**Your assignment:**
What you return must be exactly the lines from the beginning of the material through the line containing "- the textbook", both included, and no pictures.
::::::::
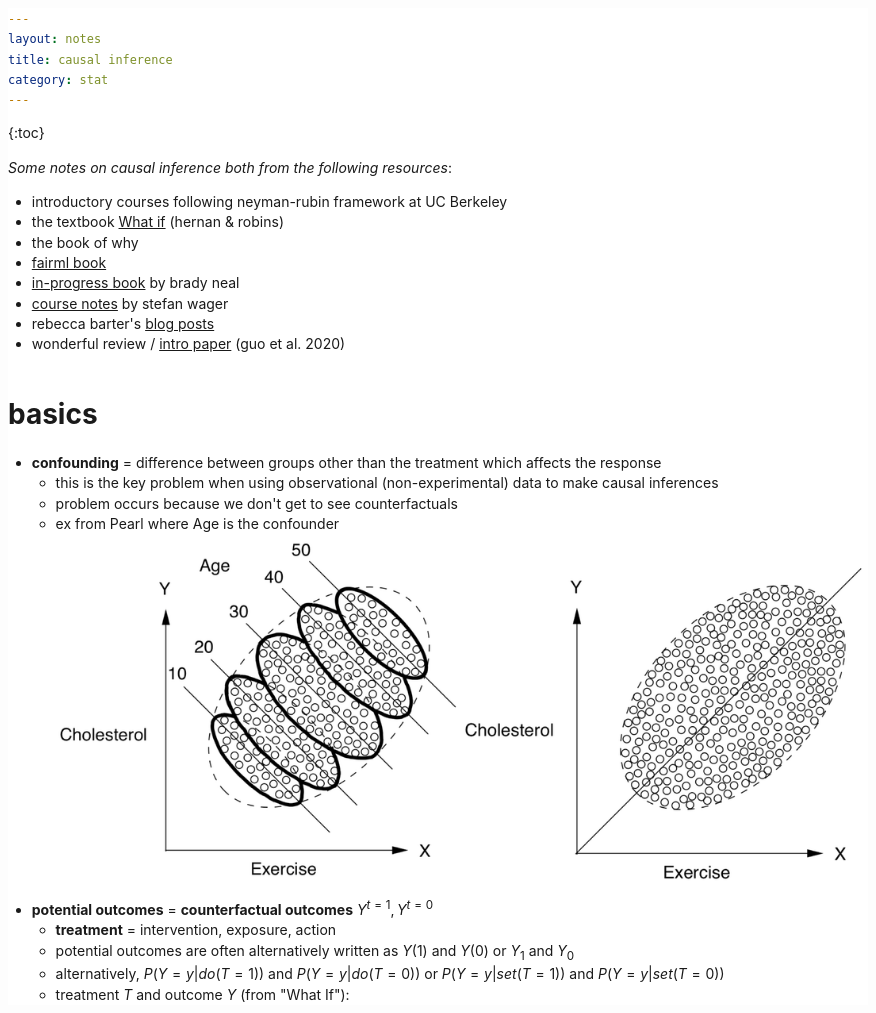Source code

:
 ```yaml
---
layout: notes
title: causal inference
category: stat
---
```


{:toc}

*Some notes on causal inference both from the following resources*:

- introductory courses following neyman-rubin framework at UC Berkeley
- the textbook [What if](https://cdn1.sph.harvard.edu/wp-content/uploads/sites/1268/2020/01/ci_hernanrobins_21jan20.pdf) (hernan & robins)
- the book of why
-  [fairml book](https://fairmlbook.org/)
- [in-progress book](https://www.bradyneal.com/causal-inference-course) by brady neal
- [course notes](https://web.stanford.edu/~swager/stats361.pdf) by stefan wager
- rebecca barter's [blog posts](http://www.rebeccabarter.com/blog/2017-07-05-ip-weighting/)
- wonderful review / [intro paper](https://dl.acm.org/doi/abs/10.1145/3397269?casa_token=Fsu-uKOSfUEAAAAA:4hCvZEsOPvbIfV92-17vP82pnVxAlZ8I4z62KsXjLGFse1wfP6uFfvqYzCa4wnueggWOB8KbFA2L) (guo et al. 2020)

# basics

- **confounding** = difference between groups other than the treatment which affects the response
  - this is the key problem when using observational (non-experimental) data to make causal inferences
  - problem occurs because we don't get to see counterfactuals
  - ex from Pearl where Age is the confounder![Screen Shot 2019-04-07 at 7.01.55 PM](../assets/confounding_ex.png)
- **potential outcomes** = **counterfactual outcomes** $Y^{t=1}, Y^{t=0}$ 
  - **treatment** =  intervention, exposure, action
  - potential outcomes are often alternatively written as $Y(1)$ and $Y(0$) or $Y_1$ and $Y_0$
  - alternatively, $P(Y=y|do(T=1))$ and $P(Y=y|do(T=0))$  or $P(Y=y|set(T=1))$ and $P(Y=y|set(T=0))$ 
  - treatment $T$ and outcome $Y$ (from "What If"):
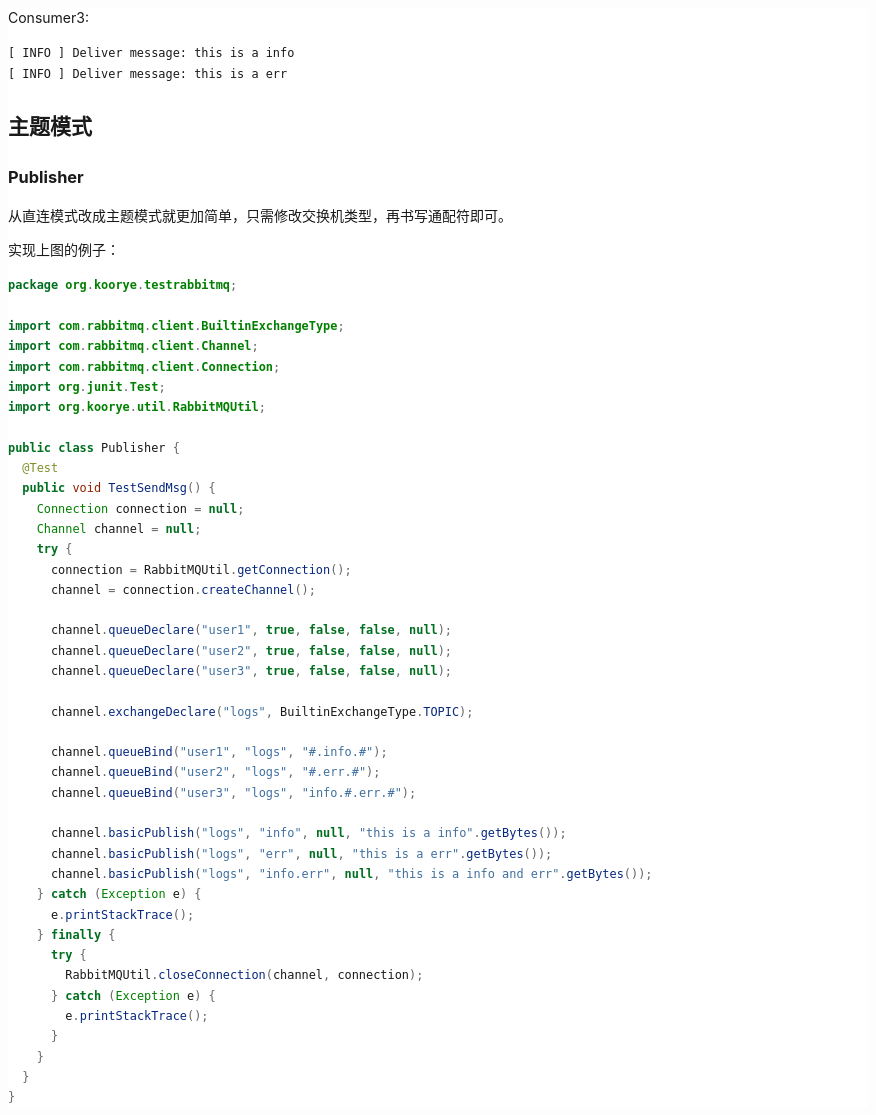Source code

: Consumer3:

```shell
[ INFO ] Deliver message: this is a info
[ INFO ] Deliver message: this is a err
```

## 主题模式

### Publisher

从直连模式改成主题模式就更加简单，只需修改交换机类型，再书写通配符即可。

实现上图的例子：

```java
package org.koorye.testrabbitmq;

import com.rabbitmq.client.BuiltinExchangeType;
import com.rabbitmq.client.Channel;
import com.rabbitmq.client.Connection;
import org.junit.Test;
import org.koorye.util.RabbitMQUtil;

public class Publisher {
  @Test
  public void TestSendMsg() {
    Connection connection = null;
    Channel channel = null;
    try {
      connection = RabbitMQUtil.getConnection();
      channel = connection.createChannel();

      channel.queueDeclare("user1", true, false, false, null);
      channel.queueDeclare("user2", true, false, false, null);
      channel.queueDeclare("user3", true, false, false, null);

      channel.exchangeDeclare("logs", BuiltinExchangeType.TOPIC);

      channel.queueBind("user1", "logs", "#.info.#");
      channel.queueBind("user2", "logs", "#.err.#");
      channel.queueBind("user3", "logs", "info.#.err.#");

      channel.basicPublish("logs", "info", null, "this is a info".getBytes());
      channel.basicPublish("logs", "err", null, "this is a err".getBytes());
      channel.basicPublish("logs", "info.err", null, "this is a info and err".getBytes());
    } catch (Exception e) {
      e.printStackTrace();
    } finally {
      try {
        RabbitMQUtil.closeConnection(channel, connection);
      } catch (Exception e) {
        e.printStackTrace();
      }
    }
  }
}
```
::::::::
**Output of the task:**
Source code

:
 ```yaml
---
layout: notes
title: causal inference
category: stat
---
```


{:toc}

*Some notes on causal inference both from the following resources*:

- introductory courses following neyman-rubin framework at UC Berkeley
- the textbook [What if](https://cdn1.sph.harvard.edu/wp-content/uploads/sites/1268/2020/01/ci_hernanrobins_21jan20.pdf) (hernan & robins)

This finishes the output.